[The records start]

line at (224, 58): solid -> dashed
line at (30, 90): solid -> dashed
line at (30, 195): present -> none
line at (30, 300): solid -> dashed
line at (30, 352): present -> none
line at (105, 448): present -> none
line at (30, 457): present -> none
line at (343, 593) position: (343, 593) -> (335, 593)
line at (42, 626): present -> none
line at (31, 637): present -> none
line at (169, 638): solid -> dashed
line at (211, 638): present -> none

[The records end]

=== Exercise ===
Reproduce every line of the material above without altering a single character.

=== Result ===
line at (224, 58): solid -> dashed
line at (30, 90): solid -> dashed
line at (30, 195): present -> none
line at (30, 300): solid -> dashed
line at (30, 352): present -> none
line at (105, 448): present -> none
line at (30, 457): present -> none
line at (343, 593) position: (343, 593) -> (335, 593)
line at (42, 626): present -> none
line at (31, 637): present -> none
line at (169, 638): solid -> dashed
line at (211, 638): present -> none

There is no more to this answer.